C’è un’arte capace di raccontare il nostro tempo di crisi? Forse sì, e senza andarla a cercare tra le installazioni minimaliste o i graffiti tribali del XXI secolo. Un pittore che sembra anticipare le atmosfere in cui noi siamo quotidianamente immersi è Hieronymus Bosch (ma lui lo scriveva “Jheronimus”), il visionario fiammingo che da mezzo millennio stupisce il mondo con il suo brulicare di mostriciattoli.
Ma saranno poi “mostriciattoli”?
Forse no. Forse… siamo noi.
Questa era la tesi di Dino Buzzati, scrittore, critico d’arte e pittore lui stesso, che scriveva: “Altro che fantasie, altro che incubi, altro che magia nera! La realtà nuda e cruda… Tutto qui il suo segreto: era uno che vedeva e ha dipinto quello che vedeva”. Ecco quindi cosa sarebbero le “fantastiche” creature “inventate” da Bosch: null’altro che la più prosaica realtà: “non erano altro che creature umane, la vera essenza dell’umanità che ci circonda. Latravano, vomitavano, addentavano, sbavavano, infilzavano, dilaniavano, succhiavano, sbranavano. Così come noi ci sbraniamo giorno e notte, a vicenda, magari senza saperlo”.
Però questo è valido sempre, da Adamo a oggi. Invece la crisi è tipica di alcuni periodi, come il nostro. Bosch ha qualcosa da dire anche su questo tema specifico?
Riteniamo di sì. Prendiamo la sua opera più nota, il Trittico delle delizie conservato al Museo del Prado. Il grande pannello centrale è stato interpretato in mille modi opposti: un’accusa contro l’umanità peccatrice, oppure l’esaltazione del sesso libero, oppure una sfilza di simboli alchemici, ecc. ecc. Chissà che non sia possibile un’ipotesi alternativa: il Trittico delle delizie potrebbe essere in realtà un Trittico dei tempi di crisi.
Infatti il primo pannello, quello di sinistra, mostra la creazione di Eva; ma senza l’episodio del peccato originale, come invece avviene in altri dipinti di Bosch. Quasi a dire: un attimo prima della catastrofe.
Il pannello centrale sembra raffigurare il mondo poco prima del Diluvio universale, come lo descrive il Vangelo (Matteo 24, 38-39): la gente mangiava, beveva, si divertiva, abbagliata dagli spettacoli, dagli idoli dell’epoca, dai colori caleidoscopici, dalle sostanze stupefacenti (nel senso letterale del termine). E nessuno si accorse del disastro che stava per spazzare via tutto, finché non fu troppo tardi.

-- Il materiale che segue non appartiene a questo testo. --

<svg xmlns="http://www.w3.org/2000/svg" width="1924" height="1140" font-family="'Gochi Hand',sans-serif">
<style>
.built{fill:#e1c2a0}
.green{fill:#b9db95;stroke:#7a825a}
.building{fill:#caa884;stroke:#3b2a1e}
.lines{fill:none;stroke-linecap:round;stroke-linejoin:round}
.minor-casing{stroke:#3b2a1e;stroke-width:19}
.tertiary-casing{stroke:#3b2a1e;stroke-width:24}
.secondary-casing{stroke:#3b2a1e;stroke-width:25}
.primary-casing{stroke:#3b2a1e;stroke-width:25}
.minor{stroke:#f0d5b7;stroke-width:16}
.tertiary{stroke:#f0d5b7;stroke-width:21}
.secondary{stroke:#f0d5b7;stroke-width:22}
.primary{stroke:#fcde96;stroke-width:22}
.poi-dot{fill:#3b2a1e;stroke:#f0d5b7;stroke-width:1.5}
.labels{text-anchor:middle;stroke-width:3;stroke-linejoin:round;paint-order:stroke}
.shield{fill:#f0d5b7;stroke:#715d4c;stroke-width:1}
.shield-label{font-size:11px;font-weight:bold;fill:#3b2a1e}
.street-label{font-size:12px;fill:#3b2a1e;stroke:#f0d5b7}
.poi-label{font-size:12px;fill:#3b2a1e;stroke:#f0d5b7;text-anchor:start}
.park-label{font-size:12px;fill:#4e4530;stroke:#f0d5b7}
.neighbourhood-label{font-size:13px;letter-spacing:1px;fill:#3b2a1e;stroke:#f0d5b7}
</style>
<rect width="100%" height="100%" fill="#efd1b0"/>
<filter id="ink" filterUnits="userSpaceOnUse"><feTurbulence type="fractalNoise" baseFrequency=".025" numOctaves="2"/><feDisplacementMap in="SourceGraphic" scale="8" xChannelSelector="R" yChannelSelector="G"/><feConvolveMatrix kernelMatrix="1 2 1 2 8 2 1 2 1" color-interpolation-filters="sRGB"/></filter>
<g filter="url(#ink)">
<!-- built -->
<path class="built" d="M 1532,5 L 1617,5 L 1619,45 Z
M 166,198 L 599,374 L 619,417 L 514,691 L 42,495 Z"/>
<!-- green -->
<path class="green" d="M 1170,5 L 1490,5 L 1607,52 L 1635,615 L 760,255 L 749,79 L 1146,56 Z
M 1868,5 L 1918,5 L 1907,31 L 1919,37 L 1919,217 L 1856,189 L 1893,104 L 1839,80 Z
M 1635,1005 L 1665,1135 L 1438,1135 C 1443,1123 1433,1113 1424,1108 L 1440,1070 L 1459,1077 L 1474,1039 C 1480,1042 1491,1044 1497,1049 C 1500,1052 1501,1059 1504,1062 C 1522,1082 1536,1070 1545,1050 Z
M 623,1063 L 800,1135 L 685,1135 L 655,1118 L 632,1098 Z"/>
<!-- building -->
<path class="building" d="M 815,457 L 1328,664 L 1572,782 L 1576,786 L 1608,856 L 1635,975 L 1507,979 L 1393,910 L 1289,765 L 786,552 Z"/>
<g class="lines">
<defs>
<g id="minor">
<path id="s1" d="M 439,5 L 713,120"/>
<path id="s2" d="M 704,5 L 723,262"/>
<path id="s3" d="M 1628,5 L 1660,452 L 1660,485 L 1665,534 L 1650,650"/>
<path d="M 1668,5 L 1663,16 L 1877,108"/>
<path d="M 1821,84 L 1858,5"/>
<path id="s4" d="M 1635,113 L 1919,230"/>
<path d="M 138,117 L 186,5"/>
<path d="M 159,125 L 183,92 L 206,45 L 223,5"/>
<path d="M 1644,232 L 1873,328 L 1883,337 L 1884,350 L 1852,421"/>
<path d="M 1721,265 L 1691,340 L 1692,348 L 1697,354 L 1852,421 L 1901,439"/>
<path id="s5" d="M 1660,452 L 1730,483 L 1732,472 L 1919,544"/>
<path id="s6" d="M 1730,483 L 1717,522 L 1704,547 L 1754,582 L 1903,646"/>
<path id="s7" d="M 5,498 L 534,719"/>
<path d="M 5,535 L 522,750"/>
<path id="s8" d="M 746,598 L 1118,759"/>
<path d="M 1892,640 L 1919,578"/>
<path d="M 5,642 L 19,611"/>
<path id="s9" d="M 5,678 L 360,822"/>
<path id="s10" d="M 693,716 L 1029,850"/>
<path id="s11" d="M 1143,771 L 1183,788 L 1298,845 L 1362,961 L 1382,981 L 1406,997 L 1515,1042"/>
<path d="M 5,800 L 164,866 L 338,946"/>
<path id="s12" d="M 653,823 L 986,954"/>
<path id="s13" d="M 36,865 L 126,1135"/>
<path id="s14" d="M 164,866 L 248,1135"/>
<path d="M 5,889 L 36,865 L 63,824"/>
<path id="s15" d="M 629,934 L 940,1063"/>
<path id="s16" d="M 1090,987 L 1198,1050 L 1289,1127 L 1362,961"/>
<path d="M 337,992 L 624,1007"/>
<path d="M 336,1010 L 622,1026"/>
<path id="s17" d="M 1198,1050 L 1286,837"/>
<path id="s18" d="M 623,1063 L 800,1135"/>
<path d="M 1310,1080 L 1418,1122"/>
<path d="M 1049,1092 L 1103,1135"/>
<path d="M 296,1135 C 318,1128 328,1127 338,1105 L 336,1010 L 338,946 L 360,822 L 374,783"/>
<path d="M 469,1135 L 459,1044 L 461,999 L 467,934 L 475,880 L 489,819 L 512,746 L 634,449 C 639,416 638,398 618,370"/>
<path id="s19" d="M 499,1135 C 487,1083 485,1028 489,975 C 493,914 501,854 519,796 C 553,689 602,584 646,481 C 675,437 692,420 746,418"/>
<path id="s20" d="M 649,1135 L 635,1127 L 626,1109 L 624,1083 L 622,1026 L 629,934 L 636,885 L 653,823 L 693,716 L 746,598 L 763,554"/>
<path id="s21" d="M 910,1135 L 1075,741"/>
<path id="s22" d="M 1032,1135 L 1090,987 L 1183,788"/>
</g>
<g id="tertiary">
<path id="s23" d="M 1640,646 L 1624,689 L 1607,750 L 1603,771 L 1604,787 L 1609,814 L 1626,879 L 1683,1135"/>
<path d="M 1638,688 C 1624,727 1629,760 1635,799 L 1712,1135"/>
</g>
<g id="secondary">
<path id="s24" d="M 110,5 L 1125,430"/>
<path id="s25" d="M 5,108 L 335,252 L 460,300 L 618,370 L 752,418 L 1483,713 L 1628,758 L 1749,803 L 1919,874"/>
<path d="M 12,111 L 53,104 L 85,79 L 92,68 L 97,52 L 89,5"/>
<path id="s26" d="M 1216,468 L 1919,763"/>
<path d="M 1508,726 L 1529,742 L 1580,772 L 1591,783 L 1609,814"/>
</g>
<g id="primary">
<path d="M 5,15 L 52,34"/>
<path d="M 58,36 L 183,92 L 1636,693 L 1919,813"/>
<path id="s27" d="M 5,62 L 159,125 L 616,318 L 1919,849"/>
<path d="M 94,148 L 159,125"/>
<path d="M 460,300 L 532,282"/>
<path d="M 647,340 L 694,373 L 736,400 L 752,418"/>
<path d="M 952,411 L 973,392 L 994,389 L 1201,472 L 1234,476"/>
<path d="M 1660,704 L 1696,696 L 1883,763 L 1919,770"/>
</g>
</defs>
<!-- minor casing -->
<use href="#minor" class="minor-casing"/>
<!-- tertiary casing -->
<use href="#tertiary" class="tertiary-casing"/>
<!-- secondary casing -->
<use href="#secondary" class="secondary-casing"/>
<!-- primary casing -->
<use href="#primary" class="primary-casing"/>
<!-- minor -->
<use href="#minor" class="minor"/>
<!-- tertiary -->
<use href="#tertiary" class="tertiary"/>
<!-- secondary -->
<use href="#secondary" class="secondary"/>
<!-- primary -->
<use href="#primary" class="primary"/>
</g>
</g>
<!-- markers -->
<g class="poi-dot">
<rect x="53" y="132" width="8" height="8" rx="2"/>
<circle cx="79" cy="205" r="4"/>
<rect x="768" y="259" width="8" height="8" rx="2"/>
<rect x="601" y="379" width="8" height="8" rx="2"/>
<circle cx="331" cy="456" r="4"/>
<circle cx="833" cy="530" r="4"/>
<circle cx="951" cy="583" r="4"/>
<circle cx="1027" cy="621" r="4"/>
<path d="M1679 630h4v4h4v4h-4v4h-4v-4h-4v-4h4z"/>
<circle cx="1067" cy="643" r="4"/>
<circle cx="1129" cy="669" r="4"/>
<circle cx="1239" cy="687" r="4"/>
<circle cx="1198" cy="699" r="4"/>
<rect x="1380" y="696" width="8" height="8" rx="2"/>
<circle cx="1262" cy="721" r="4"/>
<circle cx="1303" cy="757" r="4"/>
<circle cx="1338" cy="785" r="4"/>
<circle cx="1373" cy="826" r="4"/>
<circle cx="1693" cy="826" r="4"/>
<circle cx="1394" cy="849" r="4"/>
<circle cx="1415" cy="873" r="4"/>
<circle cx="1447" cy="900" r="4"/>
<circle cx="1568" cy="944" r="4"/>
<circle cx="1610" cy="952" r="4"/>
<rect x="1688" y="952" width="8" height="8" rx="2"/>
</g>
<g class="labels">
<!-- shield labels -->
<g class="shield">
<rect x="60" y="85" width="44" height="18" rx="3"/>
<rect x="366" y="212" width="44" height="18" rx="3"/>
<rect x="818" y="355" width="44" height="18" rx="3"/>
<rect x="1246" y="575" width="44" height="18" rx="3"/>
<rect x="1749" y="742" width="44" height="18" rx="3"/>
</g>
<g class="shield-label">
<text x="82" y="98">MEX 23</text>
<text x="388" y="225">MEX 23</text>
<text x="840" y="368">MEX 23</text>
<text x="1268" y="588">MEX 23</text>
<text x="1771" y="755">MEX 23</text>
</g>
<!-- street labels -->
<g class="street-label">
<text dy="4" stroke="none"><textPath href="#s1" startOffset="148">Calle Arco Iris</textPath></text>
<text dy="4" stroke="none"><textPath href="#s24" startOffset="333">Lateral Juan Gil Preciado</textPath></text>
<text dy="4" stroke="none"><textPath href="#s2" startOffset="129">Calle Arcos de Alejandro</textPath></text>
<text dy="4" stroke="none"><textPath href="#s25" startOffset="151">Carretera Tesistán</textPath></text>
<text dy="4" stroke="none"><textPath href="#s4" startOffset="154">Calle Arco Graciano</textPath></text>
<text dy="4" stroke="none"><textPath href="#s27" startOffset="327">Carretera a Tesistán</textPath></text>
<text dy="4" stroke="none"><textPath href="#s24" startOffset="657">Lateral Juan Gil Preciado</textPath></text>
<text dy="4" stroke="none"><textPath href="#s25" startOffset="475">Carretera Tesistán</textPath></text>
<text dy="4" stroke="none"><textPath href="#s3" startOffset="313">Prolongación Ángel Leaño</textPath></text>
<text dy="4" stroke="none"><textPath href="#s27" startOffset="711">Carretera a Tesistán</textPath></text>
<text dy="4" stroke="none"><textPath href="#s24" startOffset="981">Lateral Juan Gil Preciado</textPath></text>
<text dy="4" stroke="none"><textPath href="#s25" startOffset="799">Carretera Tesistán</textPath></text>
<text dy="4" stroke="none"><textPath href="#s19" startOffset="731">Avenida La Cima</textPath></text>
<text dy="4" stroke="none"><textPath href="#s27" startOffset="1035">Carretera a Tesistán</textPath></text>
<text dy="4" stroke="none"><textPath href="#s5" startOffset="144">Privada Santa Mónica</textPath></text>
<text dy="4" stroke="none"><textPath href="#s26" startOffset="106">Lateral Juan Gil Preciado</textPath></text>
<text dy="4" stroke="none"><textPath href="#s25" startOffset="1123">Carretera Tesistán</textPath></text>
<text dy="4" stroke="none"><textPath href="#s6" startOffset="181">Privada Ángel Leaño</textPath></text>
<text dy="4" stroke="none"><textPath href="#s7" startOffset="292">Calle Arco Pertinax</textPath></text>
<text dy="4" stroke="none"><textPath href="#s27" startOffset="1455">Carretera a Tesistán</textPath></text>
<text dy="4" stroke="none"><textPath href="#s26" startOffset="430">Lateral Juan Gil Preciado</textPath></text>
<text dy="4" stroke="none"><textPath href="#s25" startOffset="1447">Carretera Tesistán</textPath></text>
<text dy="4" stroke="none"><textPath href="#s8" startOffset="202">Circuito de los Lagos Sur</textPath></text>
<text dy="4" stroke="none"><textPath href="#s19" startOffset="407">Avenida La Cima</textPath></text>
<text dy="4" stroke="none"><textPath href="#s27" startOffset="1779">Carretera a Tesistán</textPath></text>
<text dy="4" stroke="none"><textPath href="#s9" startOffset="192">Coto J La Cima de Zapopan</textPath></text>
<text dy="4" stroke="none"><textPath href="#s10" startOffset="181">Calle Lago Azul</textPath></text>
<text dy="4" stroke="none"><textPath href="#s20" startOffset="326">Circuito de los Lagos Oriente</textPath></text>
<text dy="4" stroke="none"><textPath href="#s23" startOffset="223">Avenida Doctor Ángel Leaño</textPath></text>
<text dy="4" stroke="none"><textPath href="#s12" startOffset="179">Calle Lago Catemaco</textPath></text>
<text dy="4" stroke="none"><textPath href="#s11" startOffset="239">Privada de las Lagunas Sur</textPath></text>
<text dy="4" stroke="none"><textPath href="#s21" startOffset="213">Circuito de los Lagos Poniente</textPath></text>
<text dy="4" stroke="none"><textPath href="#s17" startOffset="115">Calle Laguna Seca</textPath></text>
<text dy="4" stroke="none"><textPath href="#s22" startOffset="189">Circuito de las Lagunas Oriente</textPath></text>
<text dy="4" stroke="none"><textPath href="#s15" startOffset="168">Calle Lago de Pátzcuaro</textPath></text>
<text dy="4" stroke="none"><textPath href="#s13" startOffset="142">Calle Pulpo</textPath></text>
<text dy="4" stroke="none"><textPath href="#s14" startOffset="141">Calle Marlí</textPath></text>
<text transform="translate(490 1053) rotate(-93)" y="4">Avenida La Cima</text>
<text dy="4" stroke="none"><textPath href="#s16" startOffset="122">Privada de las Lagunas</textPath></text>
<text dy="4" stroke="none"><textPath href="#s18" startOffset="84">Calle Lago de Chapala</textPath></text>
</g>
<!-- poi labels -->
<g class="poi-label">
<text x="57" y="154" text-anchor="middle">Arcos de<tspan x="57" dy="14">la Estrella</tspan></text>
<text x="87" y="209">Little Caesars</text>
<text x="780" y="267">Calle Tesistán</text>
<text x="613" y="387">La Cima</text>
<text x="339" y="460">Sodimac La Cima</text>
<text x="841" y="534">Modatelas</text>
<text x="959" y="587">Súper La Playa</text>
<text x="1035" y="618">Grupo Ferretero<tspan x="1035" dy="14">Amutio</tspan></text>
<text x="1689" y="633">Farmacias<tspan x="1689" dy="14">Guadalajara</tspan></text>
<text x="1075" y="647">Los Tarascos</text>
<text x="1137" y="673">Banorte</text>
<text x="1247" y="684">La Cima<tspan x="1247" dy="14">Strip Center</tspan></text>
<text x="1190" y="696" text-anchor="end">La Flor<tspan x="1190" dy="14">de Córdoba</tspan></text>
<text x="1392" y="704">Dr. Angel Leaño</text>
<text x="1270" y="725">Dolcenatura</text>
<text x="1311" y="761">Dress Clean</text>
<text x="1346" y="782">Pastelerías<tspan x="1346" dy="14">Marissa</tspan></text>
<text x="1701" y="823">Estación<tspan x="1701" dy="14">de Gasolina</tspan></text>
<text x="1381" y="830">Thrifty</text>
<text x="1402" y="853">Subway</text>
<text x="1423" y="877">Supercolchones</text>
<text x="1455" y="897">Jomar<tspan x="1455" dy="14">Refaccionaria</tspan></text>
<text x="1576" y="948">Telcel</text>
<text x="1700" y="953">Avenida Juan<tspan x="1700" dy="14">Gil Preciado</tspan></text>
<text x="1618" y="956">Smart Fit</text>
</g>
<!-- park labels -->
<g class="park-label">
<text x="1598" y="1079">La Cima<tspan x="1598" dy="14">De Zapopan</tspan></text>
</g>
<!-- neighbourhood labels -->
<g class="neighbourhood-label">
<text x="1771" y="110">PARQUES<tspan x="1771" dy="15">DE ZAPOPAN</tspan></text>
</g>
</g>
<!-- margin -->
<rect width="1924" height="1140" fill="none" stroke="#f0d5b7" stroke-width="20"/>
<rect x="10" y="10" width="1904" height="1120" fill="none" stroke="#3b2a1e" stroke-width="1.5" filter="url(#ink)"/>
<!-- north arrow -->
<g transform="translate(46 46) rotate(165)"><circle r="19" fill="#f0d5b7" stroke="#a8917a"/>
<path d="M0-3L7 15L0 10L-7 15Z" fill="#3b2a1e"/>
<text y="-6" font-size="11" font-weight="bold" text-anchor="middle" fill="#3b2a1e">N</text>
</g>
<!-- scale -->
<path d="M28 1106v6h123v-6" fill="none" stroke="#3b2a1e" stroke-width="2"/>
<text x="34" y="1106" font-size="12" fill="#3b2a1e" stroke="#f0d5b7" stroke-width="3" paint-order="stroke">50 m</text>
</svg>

Il pannello di destra, infine, più che l’inferno sembra rappresentare il mondo prima dell’apocalisse finale, sempre in base alle parole del Vangelo (Matteo 24, 6-21). Violenze, guerre, divisioni, odio, tentativi disperati di fuga… Sullo sfondo si intravedono addirittura le lame di luce dei riflettori, anche se il quadro risale al Cinquecento!
Troppo pessimismo? Neppure tanto, perché il mondo ha continuato a esistere dopo la “crisi” provocata da Eva, e anche dopo la crisi provocata dal Diluvio. E qualche studioso afferma che, secondo Bosch, era possibile la salvezza perfino dopo l’inferno. Dopotutto, l’amore che l’artista ha per ogni minimo dettaglio dei suoi dipinti dimostra che nulla va buttato via, per “brutto” che sembri.
Ma forse la straordinaria modernità di Bosch emerge ancora meglio da un particolare seminascosto. Nel primo pannello, quello della creazione di Eva, al centro si staglia la Fontana della vita, un soggetto molto amato dai pittori del Medioevo e del Rinascimento. Ora, guardando da vicino la Fontana, ci si accorge che è collocata… sopra una discarica di rifiuti.
Coraggio – dice Bosch –, già Adamo ed Eva avevano il problema dello smaltimento! Eppure l’umanità è andata avanti lo stesso.